The NetBSD package system shares a lot of commonalities with the FreeBSD system. Which shouldn’t be surprising because NetBSD’s system, pkgsrc, was forked from ports back in 1997. As such, they share an underlying philosophy, and so the two systems operate very similarly. I will say, though, that ports does have one significant advantage over pkgsrc: Much better OS integration. See, pkgsrc is really a sister project to NetBSD. As such, it can actually be run on myriad operating systems, including Linux, among many others. But that means that the system doesn’t tie into the OS all that well. So while a ports package, once built, will populate /etc/rc.conf will configuration values, throw itself into /usr/local/etc/rc.d, and so forth, a pkgsrc package requires the user to perform extra work to integrate the software into the OS. Additionally, I do prefer the way ports actively prompts the user for configuration directives for packages that provide them, but that’s probably just a matter of taste.
Of course, I once again made the mistake of investing a fair bit of time into installing packages before I decided to test out suspend, and once again I was disappointed, though somewhat less so (which is why NetBSD is still on my laptop). Suspending the laptop worked flawlessly, and was incredibly fast.
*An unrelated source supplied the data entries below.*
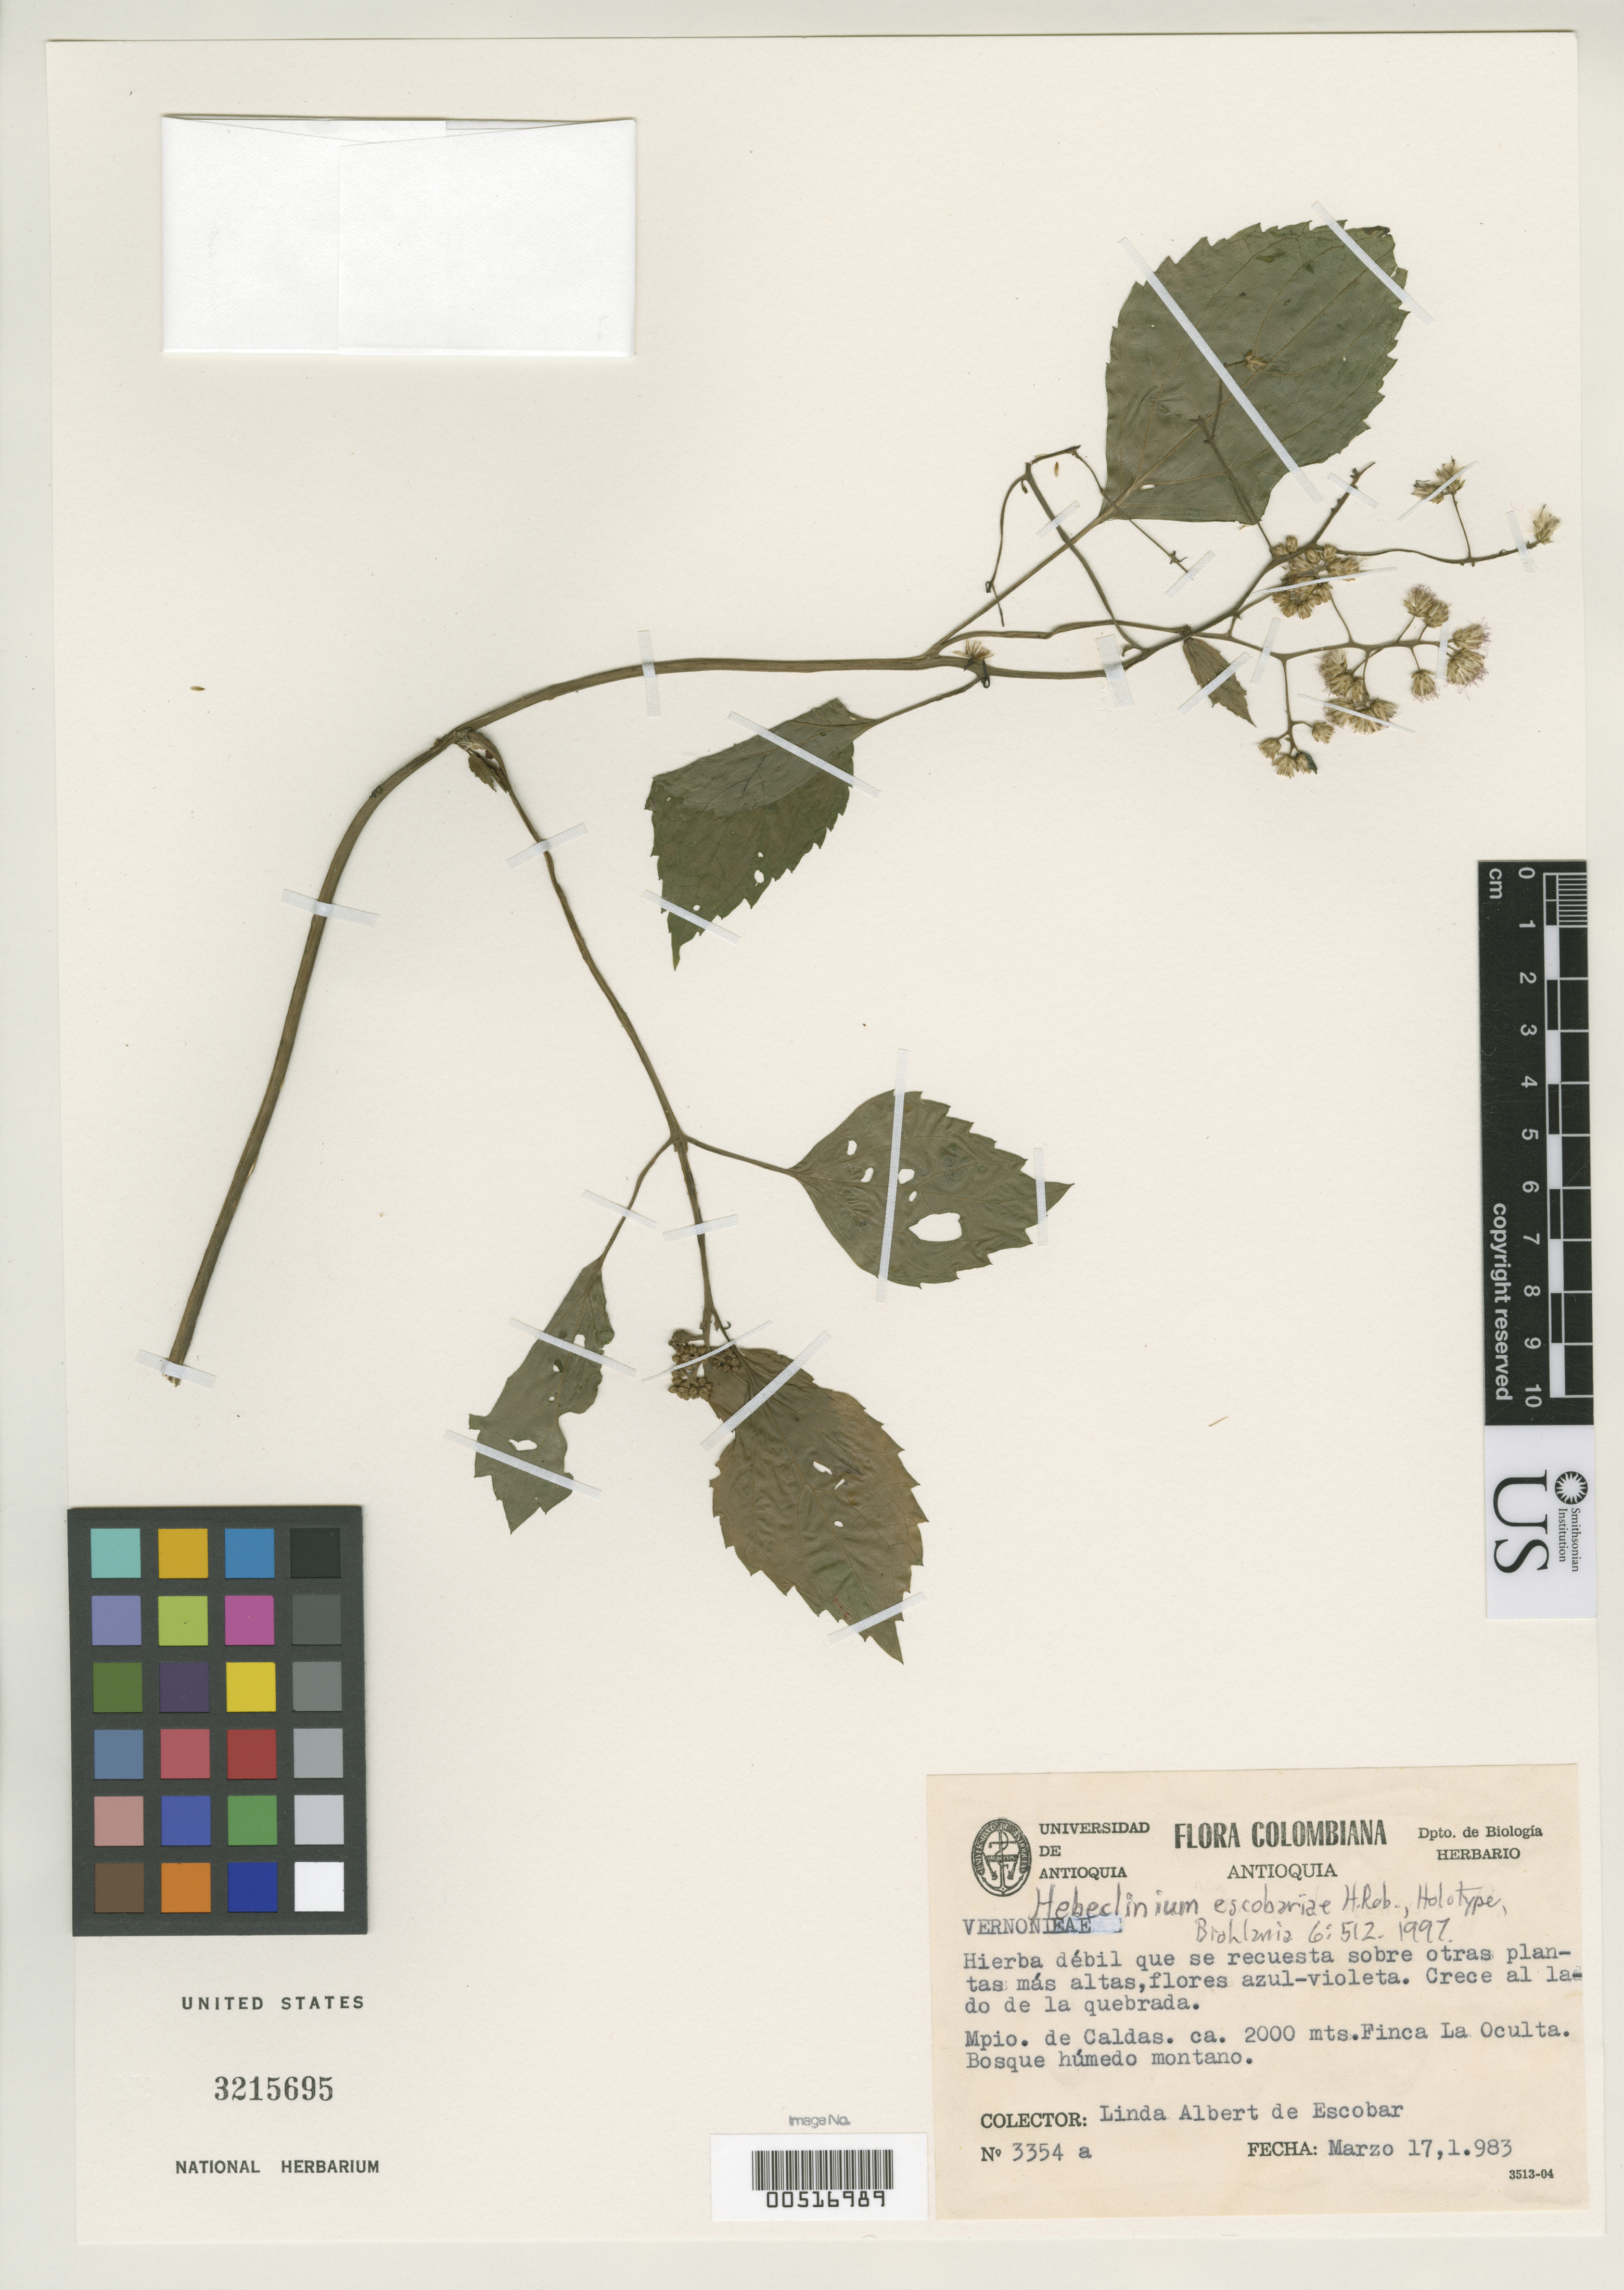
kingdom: Plantae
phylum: Tracheophyta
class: Magnoliopsida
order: Asterales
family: Asteraceae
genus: Hebeclinium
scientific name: Hebeclinium escobariae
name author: H. Rob.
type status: Holotype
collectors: L. K. de Escobar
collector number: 3354a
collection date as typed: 17 Mar 1983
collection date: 1983-03-17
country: Colombia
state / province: Antioquia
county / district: Caldas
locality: Finca La Oculta.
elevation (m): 2000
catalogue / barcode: US 3215695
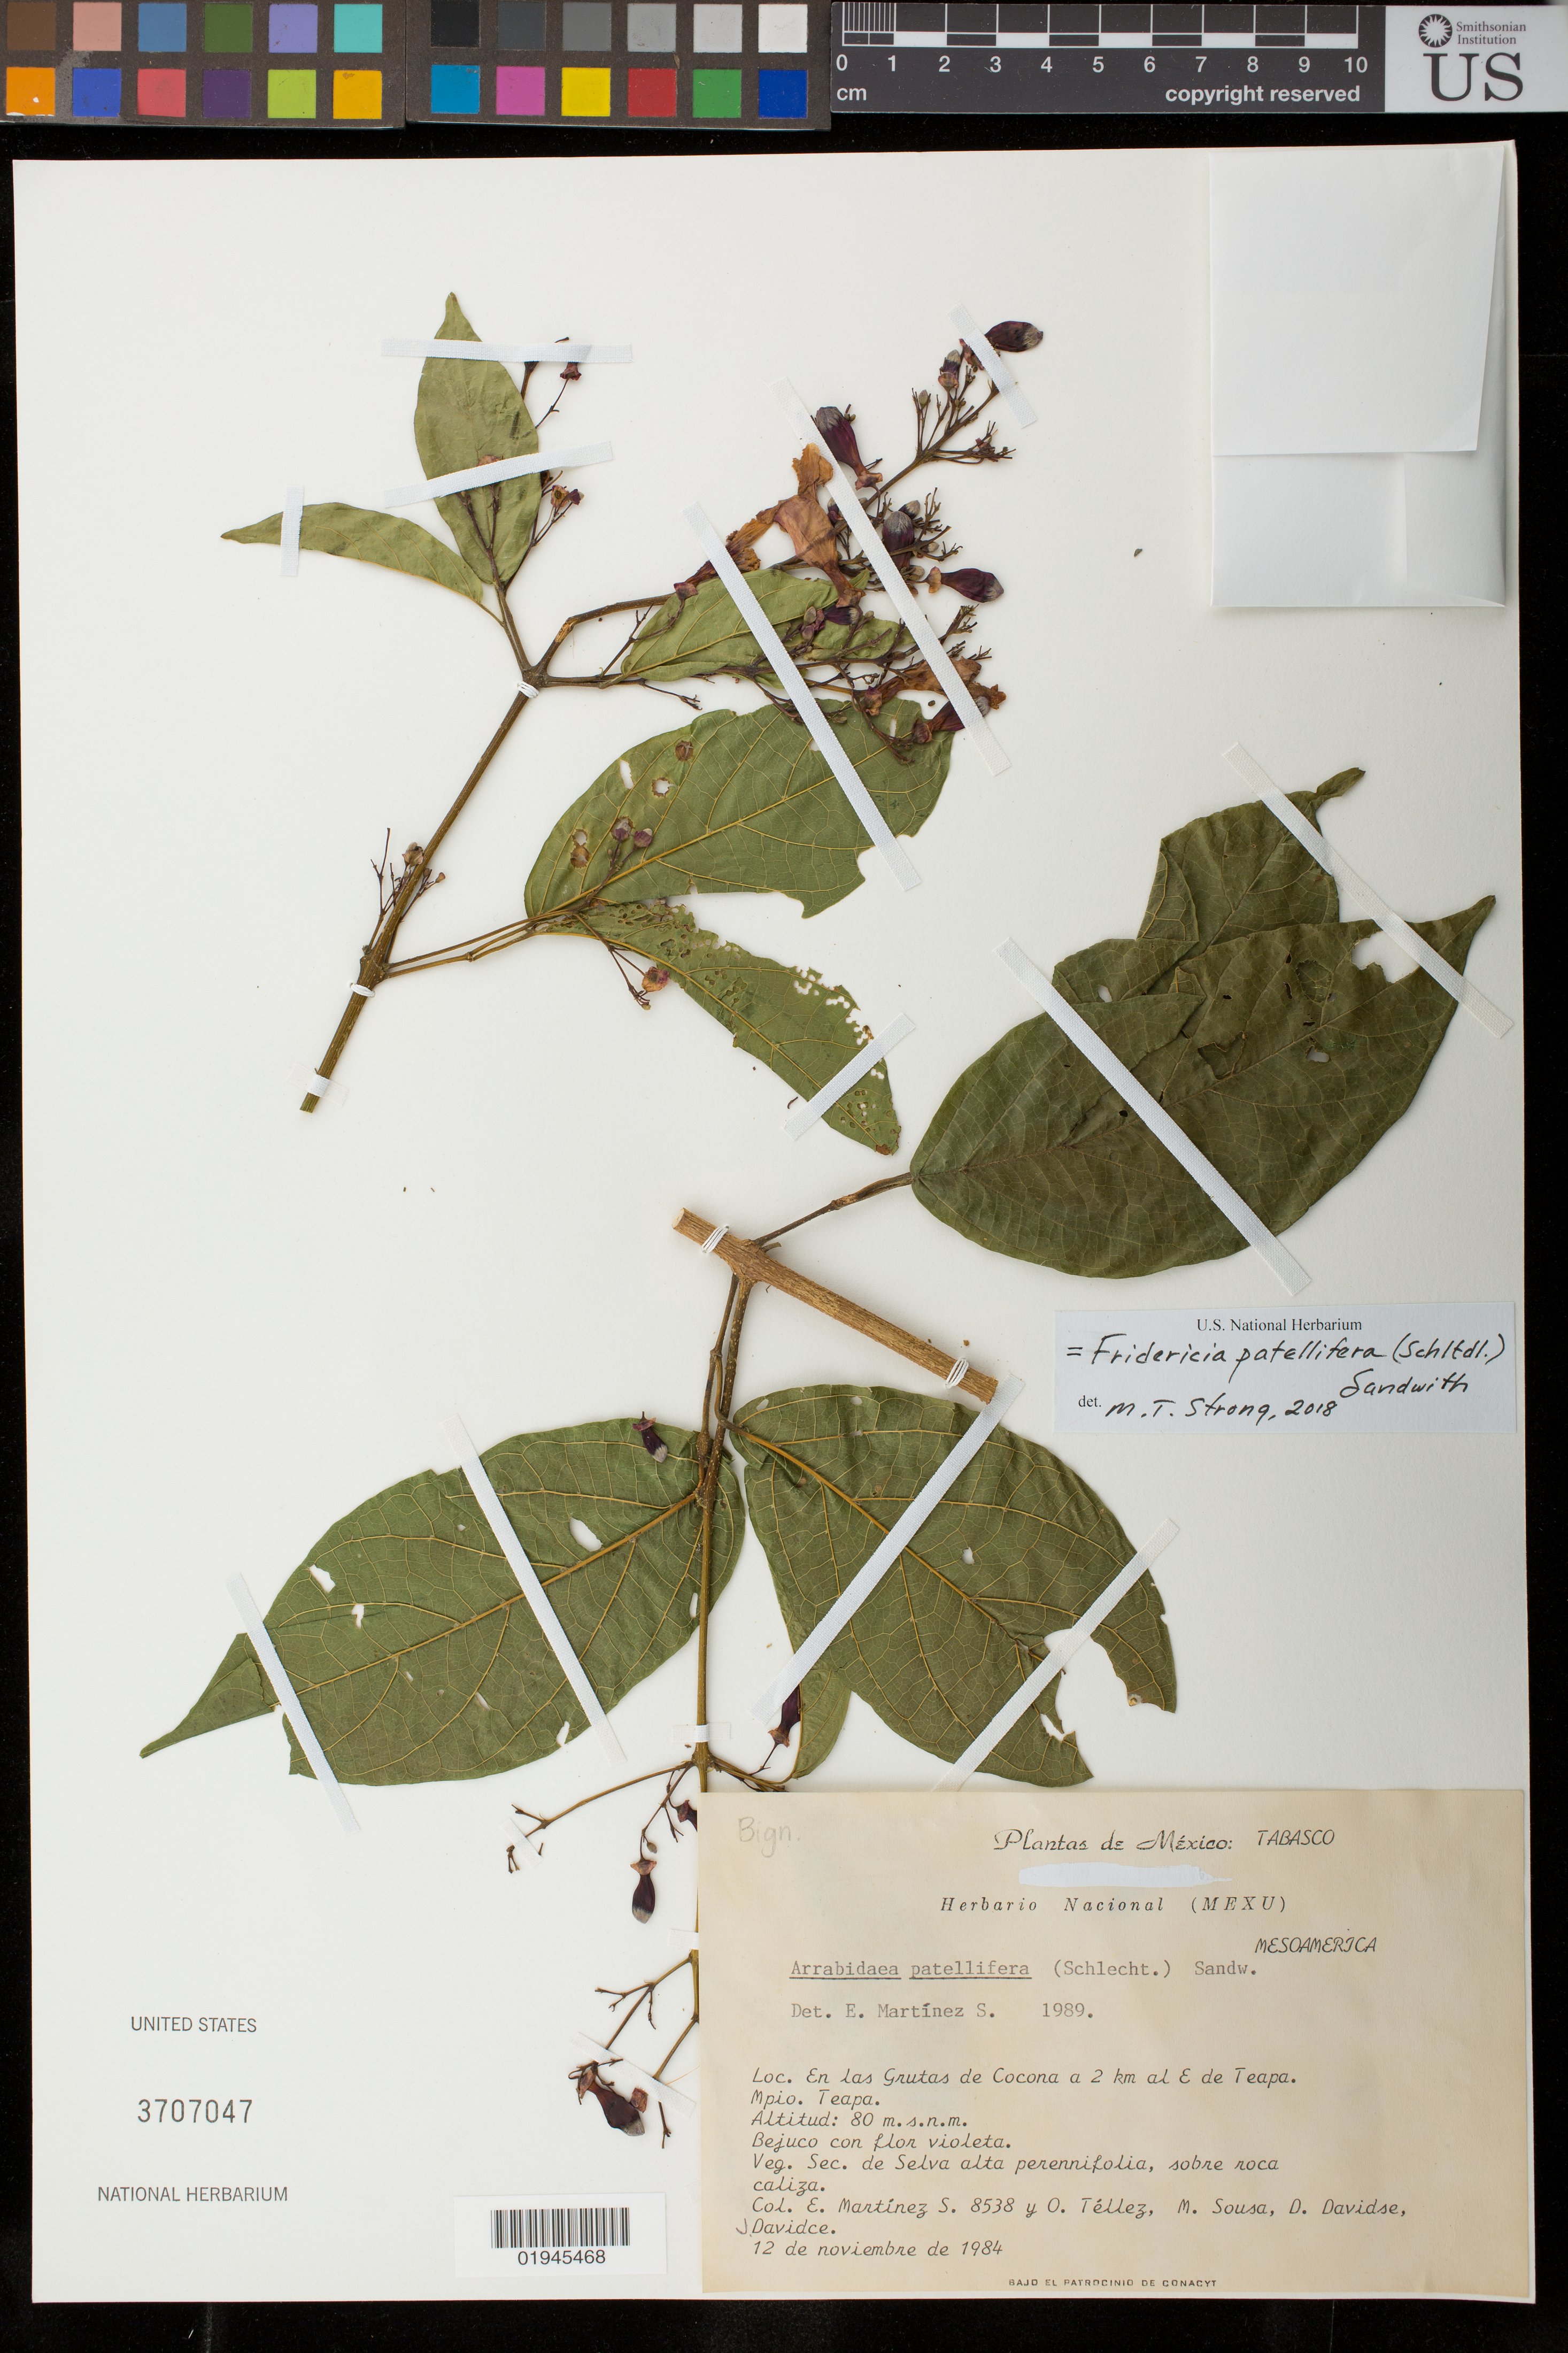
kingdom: Plantae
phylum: Tracheophyta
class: Magnoliopsida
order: Lamiales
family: Bignoniaceae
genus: Fridericia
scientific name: Fridericia patellifera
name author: (Schltdl.) L.G. Lohmann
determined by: Strong, M. T., (US), Smithsonian Institution - National Museum of Natural History (UNITED STATES)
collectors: M. Sousa S., E. M. Martínez S., O. Téllez V., G. Davidse & J. Davidse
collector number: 8538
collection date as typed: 12 Nov 1984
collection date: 1984-11-12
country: Mexico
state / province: Tabasco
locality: Grutas de Cocona, Teapa, Tabasco a 2 km al E de Teapa.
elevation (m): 80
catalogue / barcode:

Honestly, I’ve never seen a laptop go to sleep that quickly. But on resume, oddly enough, my videocard doesn’t get initialized properly (this is a known problem with nVidia graphics chips in general, and on my laptop model in particular). On the other hand, everything else works perfectly (the OS is actually fully responsive under the hood, the display simply doesn’t come on). Some hacking got things sorta working, but not reliably, so for now suspend on NetBSD will have to wait. But at least there appears to be a chance.
So for now I’ve decided to stick with NetBSD. Naturally I expect there to be more problems and limitations (at minimum, I’ll be stuck with nv as my X driver, as nVidia’s binary blob isn’t supported on NetBSD), and I doubt it’ll displace my Ubuntu install, but it should be fun seeing if it can!
And quick aside: I was very impressed to discover that both Free and NetBSD supported essentially all the hardware on my laptop, without exception (well, save for ACPI suspend, of course), straight out of the box. Very nice!